MATERIALS PROVIDED section start

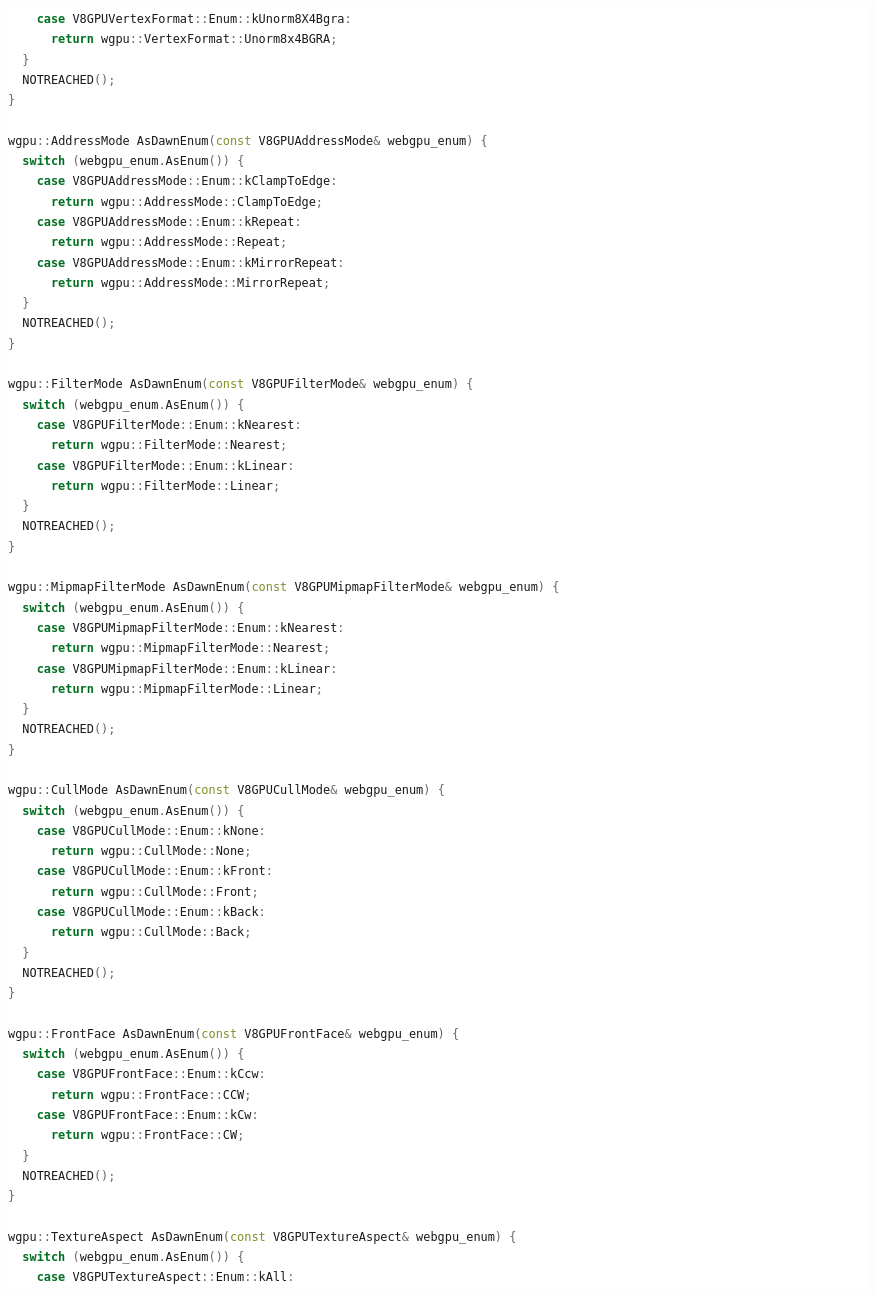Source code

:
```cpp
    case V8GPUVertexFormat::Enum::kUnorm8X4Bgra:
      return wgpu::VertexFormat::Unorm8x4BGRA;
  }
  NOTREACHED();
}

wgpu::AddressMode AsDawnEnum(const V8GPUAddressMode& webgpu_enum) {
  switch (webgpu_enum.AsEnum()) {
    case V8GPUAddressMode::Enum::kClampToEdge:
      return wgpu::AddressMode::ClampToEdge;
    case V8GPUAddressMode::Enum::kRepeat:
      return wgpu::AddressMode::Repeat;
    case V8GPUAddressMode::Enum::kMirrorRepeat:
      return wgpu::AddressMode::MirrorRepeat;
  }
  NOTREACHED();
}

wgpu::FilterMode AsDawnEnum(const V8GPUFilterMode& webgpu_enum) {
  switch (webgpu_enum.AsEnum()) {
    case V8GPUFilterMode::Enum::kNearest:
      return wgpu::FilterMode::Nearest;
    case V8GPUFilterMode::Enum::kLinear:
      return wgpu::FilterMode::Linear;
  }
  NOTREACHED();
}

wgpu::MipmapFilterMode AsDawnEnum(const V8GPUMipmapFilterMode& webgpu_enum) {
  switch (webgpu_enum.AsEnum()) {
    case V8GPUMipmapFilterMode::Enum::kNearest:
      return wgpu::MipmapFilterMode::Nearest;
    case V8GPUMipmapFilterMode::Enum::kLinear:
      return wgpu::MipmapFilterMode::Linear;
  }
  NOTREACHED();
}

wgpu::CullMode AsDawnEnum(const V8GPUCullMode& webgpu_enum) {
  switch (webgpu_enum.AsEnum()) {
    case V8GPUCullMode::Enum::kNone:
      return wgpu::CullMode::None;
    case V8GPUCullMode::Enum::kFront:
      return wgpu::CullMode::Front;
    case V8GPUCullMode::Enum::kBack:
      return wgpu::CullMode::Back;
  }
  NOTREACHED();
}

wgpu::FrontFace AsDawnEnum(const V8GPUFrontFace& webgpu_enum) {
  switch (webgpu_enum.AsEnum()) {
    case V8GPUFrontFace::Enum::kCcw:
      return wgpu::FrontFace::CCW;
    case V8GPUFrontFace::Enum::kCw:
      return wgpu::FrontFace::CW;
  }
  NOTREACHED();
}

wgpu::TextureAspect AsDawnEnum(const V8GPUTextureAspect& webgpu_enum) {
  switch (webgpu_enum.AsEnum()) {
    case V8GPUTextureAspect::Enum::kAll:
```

MATERIALS PROVIDED section end
MATERIALS PROVIDED section start

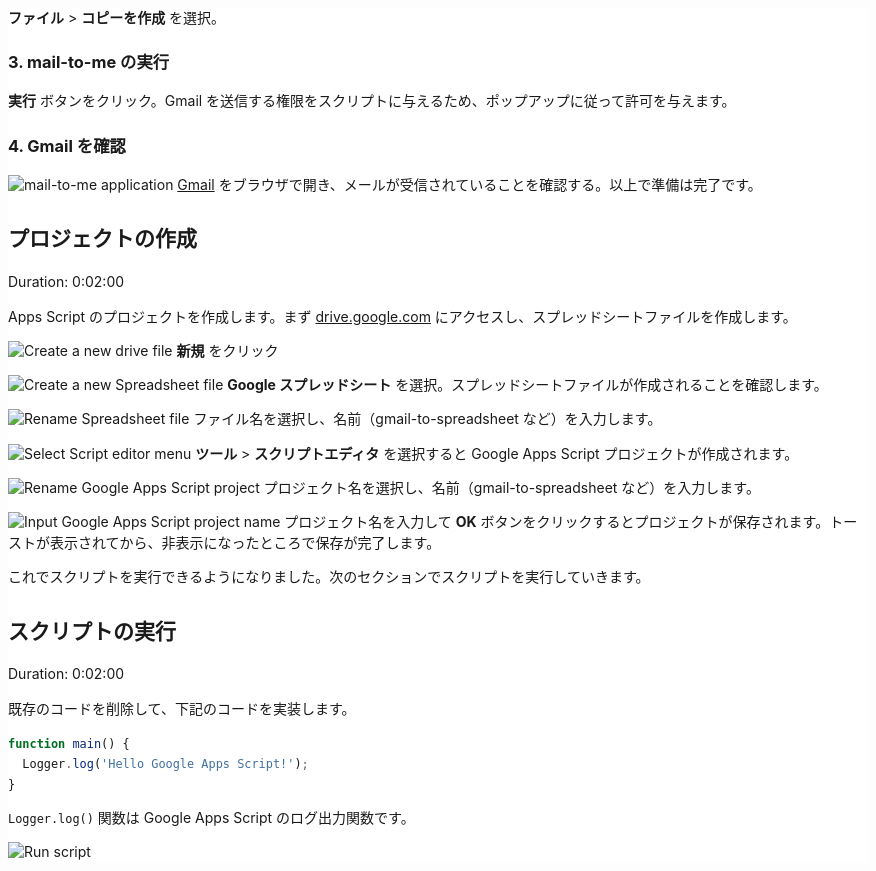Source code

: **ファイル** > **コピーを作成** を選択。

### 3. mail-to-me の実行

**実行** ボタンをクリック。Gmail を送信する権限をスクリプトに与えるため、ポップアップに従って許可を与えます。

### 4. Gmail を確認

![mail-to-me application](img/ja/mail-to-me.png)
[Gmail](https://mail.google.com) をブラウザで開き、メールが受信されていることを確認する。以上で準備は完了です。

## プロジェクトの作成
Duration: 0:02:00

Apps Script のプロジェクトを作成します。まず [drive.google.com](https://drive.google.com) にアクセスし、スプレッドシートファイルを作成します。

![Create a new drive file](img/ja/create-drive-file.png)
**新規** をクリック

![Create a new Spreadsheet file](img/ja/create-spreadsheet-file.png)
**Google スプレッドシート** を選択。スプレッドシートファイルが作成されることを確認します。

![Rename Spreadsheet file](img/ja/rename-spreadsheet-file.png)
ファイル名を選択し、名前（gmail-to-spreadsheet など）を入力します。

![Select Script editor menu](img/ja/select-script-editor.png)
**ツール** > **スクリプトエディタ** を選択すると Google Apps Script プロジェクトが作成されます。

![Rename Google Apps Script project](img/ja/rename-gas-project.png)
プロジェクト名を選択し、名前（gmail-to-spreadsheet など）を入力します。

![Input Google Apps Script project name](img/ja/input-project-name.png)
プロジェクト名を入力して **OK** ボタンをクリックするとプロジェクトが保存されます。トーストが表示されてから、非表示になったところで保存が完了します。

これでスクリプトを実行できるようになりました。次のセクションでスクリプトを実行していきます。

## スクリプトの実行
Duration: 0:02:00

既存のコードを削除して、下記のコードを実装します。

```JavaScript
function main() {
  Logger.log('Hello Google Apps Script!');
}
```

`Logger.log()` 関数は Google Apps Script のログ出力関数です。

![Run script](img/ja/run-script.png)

MATERIALS PROVIDED section end

> TASK BRIEF
Copy each line above that has the word "Apps".

> SOLVED PROBLEM
Apps Script のプロジェクトを作成します。まず [drive.google.com](https://drive.google.com) にアクセスし、スプレッドシートファイルを作成します。
**ツール** > **スクリプトエディタ** を選択すると Google Apps Script プロジェクトが作成されます。
![Rename Google Apps Script project](img/ja/rename-gas-project.png)
![Input Google Apps Script project name](img/ja/input-project-name.png)
  Logger.log('Hello Google Apps Script!');
`Logger.log()` 関数は Google Apps Script のログ出力関数です。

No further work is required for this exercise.